Every record that follows should appear again in your answer, exactly the same.

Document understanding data
_ _ _ _ _ _ _
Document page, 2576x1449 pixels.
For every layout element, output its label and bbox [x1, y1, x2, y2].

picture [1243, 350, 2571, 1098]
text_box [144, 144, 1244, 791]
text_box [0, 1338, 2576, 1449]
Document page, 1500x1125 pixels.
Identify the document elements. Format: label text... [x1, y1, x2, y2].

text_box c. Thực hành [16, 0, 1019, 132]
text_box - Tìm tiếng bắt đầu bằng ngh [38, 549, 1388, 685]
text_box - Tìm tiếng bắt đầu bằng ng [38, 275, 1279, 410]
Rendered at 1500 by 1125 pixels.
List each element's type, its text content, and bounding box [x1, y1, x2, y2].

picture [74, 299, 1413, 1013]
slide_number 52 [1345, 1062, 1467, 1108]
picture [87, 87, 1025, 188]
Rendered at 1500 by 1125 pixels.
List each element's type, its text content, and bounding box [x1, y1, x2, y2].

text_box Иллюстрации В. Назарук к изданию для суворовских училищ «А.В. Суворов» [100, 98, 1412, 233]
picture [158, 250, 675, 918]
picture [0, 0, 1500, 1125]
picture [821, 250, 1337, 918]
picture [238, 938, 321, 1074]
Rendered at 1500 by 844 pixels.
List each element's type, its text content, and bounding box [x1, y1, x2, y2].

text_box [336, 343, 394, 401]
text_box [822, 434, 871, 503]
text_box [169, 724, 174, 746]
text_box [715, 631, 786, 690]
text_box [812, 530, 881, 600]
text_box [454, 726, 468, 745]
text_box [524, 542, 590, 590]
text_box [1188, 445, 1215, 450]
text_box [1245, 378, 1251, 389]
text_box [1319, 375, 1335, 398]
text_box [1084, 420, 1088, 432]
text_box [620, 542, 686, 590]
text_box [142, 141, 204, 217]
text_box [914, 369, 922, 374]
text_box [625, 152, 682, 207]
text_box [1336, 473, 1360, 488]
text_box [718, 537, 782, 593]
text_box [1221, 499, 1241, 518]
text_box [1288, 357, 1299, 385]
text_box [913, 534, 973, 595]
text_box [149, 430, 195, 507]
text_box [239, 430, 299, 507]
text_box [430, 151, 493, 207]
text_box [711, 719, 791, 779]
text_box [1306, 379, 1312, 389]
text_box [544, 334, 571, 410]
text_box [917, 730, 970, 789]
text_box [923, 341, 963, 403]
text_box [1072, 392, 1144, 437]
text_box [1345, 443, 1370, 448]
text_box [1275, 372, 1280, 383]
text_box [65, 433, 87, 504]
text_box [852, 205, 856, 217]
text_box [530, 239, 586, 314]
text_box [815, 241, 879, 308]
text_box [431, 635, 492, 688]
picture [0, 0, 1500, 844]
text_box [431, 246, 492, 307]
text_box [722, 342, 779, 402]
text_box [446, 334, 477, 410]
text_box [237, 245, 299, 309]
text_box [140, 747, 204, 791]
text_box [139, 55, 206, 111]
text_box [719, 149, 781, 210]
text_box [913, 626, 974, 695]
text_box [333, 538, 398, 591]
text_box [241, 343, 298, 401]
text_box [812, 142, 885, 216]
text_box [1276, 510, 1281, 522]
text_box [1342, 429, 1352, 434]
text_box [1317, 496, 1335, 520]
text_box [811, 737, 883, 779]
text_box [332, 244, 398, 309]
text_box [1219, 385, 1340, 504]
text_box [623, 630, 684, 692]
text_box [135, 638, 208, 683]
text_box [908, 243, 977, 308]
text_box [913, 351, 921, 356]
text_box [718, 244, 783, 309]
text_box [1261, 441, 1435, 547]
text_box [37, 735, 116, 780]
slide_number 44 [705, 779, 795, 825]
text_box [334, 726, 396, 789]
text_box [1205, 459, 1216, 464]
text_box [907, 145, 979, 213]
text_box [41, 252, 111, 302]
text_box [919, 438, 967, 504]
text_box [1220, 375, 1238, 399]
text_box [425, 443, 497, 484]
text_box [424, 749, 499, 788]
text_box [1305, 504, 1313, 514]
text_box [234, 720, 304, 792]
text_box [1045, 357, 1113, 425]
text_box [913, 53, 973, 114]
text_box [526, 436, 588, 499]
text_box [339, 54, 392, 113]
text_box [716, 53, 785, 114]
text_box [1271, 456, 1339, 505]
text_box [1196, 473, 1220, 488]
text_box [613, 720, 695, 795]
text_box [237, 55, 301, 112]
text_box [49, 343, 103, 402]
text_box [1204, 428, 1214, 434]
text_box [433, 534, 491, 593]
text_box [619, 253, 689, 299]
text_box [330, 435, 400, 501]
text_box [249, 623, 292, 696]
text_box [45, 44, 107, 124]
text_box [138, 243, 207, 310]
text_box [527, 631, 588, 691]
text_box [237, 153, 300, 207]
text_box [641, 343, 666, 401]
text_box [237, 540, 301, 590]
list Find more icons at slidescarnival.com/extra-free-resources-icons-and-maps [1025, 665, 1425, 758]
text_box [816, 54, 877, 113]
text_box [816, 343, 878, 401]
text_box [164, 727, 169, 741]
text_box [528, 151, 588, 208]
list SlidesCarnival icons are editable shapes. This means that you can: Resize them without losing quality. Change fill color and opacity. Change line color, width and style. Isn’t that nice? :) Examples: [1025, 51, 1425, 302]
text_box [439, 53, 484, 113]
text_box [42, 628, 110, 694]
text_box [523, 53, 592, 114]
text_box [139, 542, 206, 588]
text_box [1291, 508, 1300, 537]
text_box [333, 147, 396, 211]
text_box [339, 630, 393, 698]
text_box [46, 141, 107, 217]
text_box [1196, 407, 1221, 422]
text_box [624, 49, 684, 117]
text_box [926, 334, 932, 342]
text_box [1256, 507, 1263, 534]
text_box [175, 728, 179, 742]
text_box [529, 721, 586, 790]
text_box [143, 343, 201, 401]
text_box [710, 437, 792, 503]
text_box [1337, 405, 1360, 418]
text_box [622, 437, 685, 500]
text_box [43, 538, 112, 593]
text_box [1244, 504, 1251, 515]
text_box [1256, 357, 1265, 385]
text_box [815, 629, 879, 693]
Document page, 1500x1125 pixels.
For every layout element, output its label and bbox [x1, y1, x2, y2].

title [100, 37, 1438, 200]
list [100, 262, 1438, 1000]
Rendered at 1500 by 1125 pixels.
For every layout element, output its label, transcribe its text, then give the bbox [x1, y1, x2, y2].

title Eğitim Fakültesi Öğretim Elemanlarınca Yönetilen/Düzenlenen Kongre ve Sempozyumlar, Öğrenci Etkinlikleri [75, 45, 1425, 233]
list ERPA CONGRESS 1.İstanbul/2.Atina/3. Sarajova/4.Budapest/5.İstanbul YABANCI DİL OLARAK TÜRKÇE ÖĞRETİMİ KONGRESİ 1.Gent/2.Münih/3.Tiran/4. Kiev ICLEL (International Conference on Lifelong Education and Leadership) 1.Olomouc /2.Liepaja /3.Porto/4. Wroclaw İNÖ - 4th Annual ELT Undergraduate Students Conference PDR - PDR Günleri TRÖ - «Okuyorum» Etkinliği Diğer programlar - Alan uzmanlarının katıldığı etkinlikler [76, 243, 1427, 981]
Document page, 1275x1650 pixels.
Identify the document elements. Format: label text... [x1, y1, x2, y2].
_ _ _ _ _ _ _
Solution for this task
Document page, 2576x1449 pixels.
For every layout element, output its label and bbox [x1, y1, x2, y2].

picture [1243, 350, 2571, 1098]
text_box [144, 144, 1244, 791]
text_box [0, 1338, 2576, 1449]
Document page, 1500x1125 pixels.
Identify the document elements. Format: label text... [x1, y1, x2, y2].

text_box c. Thực hành [16, 0, 1019, 132]
text_box - Tìm tiếng bắt đầu bằng ngh [38, 549, 1388, 685]
text_box - Tìm tiếng bắt đầu bằng ng [38, 275, 1279, 410]
Rendered at 1500 by 1125 pixels.
List each element's type, its text content, and bounding box [x1, y1, x2, y2].

picture [74, 299, 1413, 1013]
slide_number 52 [1345, 1062, 1467, 1108]
picture [87, 87, 1025, 188]
Rendered at 1500 by 1125 pixels.
List each element's type, its text content, and bounding box [x1, y1, x2, y2].

text_box Иллюстрации В. Назарук к изданию для суворовских училищ «А.В. Суворов» [100, 98, 1412, 233]
picture [158, 250, 675, 918]
picture [0, 0, 1500, 1125]
picture [821, 250, 1337, 918]
picture [238, 938, 321, 1074]
Rendered at 1500 by 844 pixels.
List each element's type, its text content, and bounding box [x1, y1, x2, y2].

text_box [336, 343, 394, 401]
text_box [822, 434, 871, 503]
text_box [169, 724, 174, 746]
text_box [715, 631, 786, 690]
text_box [812, 530, 881, 600]
text_box [454, 726, 468, 745]
text_box [524, 542, 590, 590]
text_box [1188, 445, 1215, 450]
text_box [1245, 378, 1251, 389]
text_box [1319, 375, 1335, 398]
text_box [1084, 420, 1088, 432]
text_box [620, 542, 686, 590]
text_box [142, 141, 204, 217]
text_box [914, 369, 922, 374]
text_box [625, 152, 682, 207]
text_box [1336, 473, 1360, 488]
text_box [718, 537, 782, 593]
text_box [1221, 499, 1241, 518]
text_box [1288, 357, 1299, 385]
text_box [913, 534, 973, 595]
text_box [149, 430, 195, 507]
text_box [239, 430, 299, 507]
text_box [430, 151, 493, 207]
text_box [711, 719, 791, 779]
text_box [1306, 379, 1312, 389]
text_box [544, 334, 571, 410]
text_box [917, 730, 970, 789]
text_box [923, 341, 963, 403]
text_box [1072, 392, 1144, 437]
text_box [1345, 443, 1370, 448]
text_box [1275, 372, 1280, 383]
text_box [65, 433, 87, 504]
text_box [852, 205, 856, 217]
text_box [530, 239, 586, 314]
text_box [815, 241, 879, 308]
text_box [431, 635, 492, 688]
picture [0, 0, 1500, 844]
text_box [431, 246, 492, 307]
text_box [722, 342, 779, 402]
text_box [446, 334, 477, 410]
text_box [237, 245, 299, 309]
text_box [140, 747, 204, 791]
text_box [139, 55, 206, 111]
text_box [719, 149, 781, 210]
text_box [913, 626, 974, 695]
text_box [333, 538, 398, 591]
text_box [241, 343, 298, 401]
text_box [812, 142, 885, 216]
text_box [1276, 510, 1281, 522]
text_box [1342, 429, 1352, 434]
text_box [1317, 496, 1335, 520]
text_box [811, 737, 883, 779]
text_box [332, 244, 398, 309]
text_box [1219, 385, 1340, 504]
text_box [623, 630, 684, 692]
text_box [135, 638, 208, 683]
text_box [908, 243, 977, 308]
text_box [913, 351, 921, 356]
text_box [718, 244, 783, 309]
text_box [1261, 441, 1435, 547]
text_box [37, 735, 116, 780]
slide_number 44 [705, 779, 795, 825]
text_box [334, 726, 396, 789]
text_box [1205, 459, 1216, 464]
text_box [907, 145, 979, 213]
text_box [41, 252, 111, 302]
text_box [919, 438, 967, 504]
text_box [1220, 375, 1238, 399]
text_box [425, 443, 497, 484]
text_box [424, 749, 499, 788]
text_box [1305, 504, 1313, 514]
text_box [234, 720, 304, 792]
text_box [1045, 357, 1113, 425]
text_box [913, 53, 973, 114]
text_box [526, 436, 588, 499]
text_box [339, 54, 392, 113]
text_box [716, 53, 785, 114]
text_box [1271, 456, 1339, 505]
text_box [1196, 473, 1220, 488]
text_box [613, 720, 695, 795]
text_box [237, 55, 301, 112]
text_box [49, 343, 103, 402]
text_box [1204, 428, 1214, 434]
text_box [433, 534, 491, 593]
text_box [619, 253, 689, 299]
text_box [330, 435, 400, 501]
text_box [249, 623, 292, 696]
text_box [45, 44, 107, 124]
text_box [138, 243, 207, 310]
text_box [527, 631, 588, 691]
text_box [237, 153, 300, 207]
text_box [641, 343, 666, 401]
text_box [237, 540, 301, 590]
list Find more icons at slidescarnival.com/extra-free-resources-icons-and-maps [1025, 665, 1425, 758]
text_box [816, 54, 877, 113]
text_box [816, 343, 878, 401]
text_box [164, 727, 169, 741]
text_box [528, 151, 588, 208]
list SlidesCarnival icons are editable shapes. This means that you can: Resize them without losing quality. Change fill color and opacity. Change line color, width and style. Isn’t that nice? :) Examples: [1025, 51, 1425, 302]
text_box [439, 53, 484, 113]
text_box [42, 628, 110, 694]
text_box [523, 53, 592, 114]
text_box [139, 542, 206, 588]
text_box [1291, 508, 1300, 537]
text_box [333, 147, 396, 211]
text_box [339, 630, 393, 698]
text_box [46, 141, 107, 217]
text_box [1196, 407, 1221, 422]
text_box [624, 49, 684, 117]
text_box [926, 334, 932, 342]
text_box [1256, 507, 1263, 534]
text_box [175, 728, 179, 742]
text_box [529, 721, 586, 790]
text_box [143, 343, 201, 401]
text_box [710, 437, 792, 503]
text_box [1337, 405, 1360, 418]
text_box [622, 437, 685, 500]
text_box [43, 538, 112, 593]
text_box [1244, 504, 1251, 515]
text_box [1256, 357, 1265, 385]
text_box [815, 629, 879, 693]
Document page, 1500x1125 pixels.
For every layout element, output its label and bbox [x1, y1, x2, y2].

title [100, 37, 1438, 200]
list [100, 262, 1438, 1000]
Rendered at 1500 by 1125 pixels.
For every layout element, output its label, transcribe its text, then give the bbox [x1, y1, x2, y2].

title Eğitim Fakültesi Öğretim Elemanlarınca Yönetilen/Düzenlenen Kongre ve Sempozyumlar, Öğrenci Etkinlikleri [75, 45, 1425, 233]
list ERPA CONGRESS 1.İstanbul/2.Atina/3. Sarajova/4.Budapest/5.İstanbul YABANCI DİL OLARAK TÜRKÇE ÖĞRETİMİ KONGRESİ 1.Gent/2.Münih/3.Tiran/4. Kiev ICLEL (International Conference on Lifelong Education and Leadership) 1.Olomouc /2.Liepaja /3.Porto/4. Wroclaw İNÖ - 4th Annual ELT Undergraduate Students Conference PDR - PDR Günleri TRÖ - «Okuyorum» Etkinliği Diğer programlar - Alan uzmanlarının katıldığı etkinlikler [76, 243, 1427, 981]
Document page, 1275x1650 pixels.
Identify the document elements. Format: label text... [x1, y1, x2, y2].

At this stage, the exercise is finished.